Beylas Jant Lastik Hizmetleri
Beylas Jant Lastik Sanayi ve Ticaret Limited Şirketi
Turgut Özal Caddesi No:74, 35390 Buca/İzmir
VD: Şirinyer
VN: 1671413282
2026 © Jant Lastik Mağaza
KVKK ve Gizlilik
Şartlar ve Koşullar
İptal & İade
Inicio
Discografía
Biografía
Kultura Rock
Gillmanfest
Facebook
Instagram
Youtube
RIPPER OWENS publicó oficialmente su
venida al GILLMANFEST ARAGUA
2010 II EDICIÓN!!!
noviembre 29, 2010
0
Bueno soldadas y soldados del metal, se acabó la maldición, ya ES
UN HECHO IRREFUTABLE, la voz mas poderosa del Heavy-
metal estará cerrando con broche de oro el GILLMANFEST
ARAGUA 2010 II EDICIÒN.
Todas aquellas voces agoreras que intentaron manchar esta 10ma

______________________________

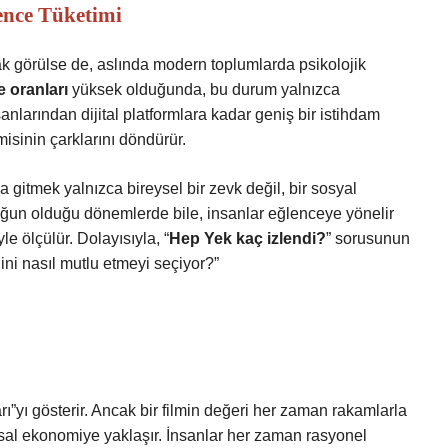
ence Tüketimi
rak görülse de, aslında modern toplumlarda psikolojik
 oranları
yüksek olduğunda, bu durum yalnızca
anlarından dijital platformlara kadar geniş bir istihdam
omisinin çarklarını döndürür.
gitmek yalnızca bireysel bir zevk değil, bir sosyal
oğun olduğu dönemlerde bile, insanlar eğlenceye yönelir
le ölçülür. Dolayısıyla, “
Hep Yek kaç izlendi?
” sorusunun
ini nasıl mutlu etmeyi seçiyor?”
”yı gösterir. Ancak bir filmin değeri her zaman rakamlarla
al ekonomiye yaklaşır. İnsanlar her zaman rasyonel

______________________________

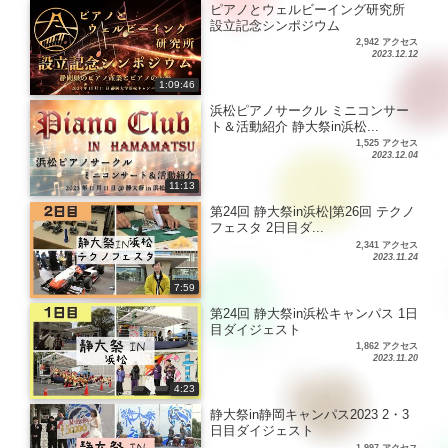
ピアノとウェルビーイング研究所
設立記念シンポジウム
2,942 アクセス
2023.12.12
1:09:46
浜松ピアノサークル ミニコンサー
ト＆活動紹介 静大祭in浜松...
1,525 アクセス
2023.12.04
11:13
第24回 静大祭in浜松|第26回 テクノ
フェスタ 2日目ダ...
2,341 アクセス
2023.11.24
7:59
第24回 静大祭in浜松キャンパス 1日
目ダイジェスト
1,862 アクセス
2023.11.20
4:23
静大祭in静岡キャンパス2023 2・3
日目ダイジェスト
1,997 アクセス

______________________________

Requirement:
Reproduce word for word the stretch from the line containing "ence Tüketimi" through the line containing "al ekonomiye yaklaşır.", including both of those lines.

Exercise solution:
ence Tüketimi
rak görülse de, aslında modern toplumlarda psikolojik
 oranları
yüksek olduğunda, bu durum yalnızca
anlarından dijital platformlara kadar geniş bir istihdam
omisinin çarklarını döndürür.
gitmek yalnızca bireysel bir zevk değil, bir sosyal
oğun olduğu dönemlerde bile, insanlar eğlenceye yönelir
le ölçülür. Dolayısıyla, “
Hep Yek kaç izlendi?
” sorusunun
ini nasıl mutlu etmeyi seçiyor?”
”yı gösterir. Ancak bir filmin değeri her zaman rakamlarla
al ekonomiye yaklaşır. İnsanlar her zaman rasyonel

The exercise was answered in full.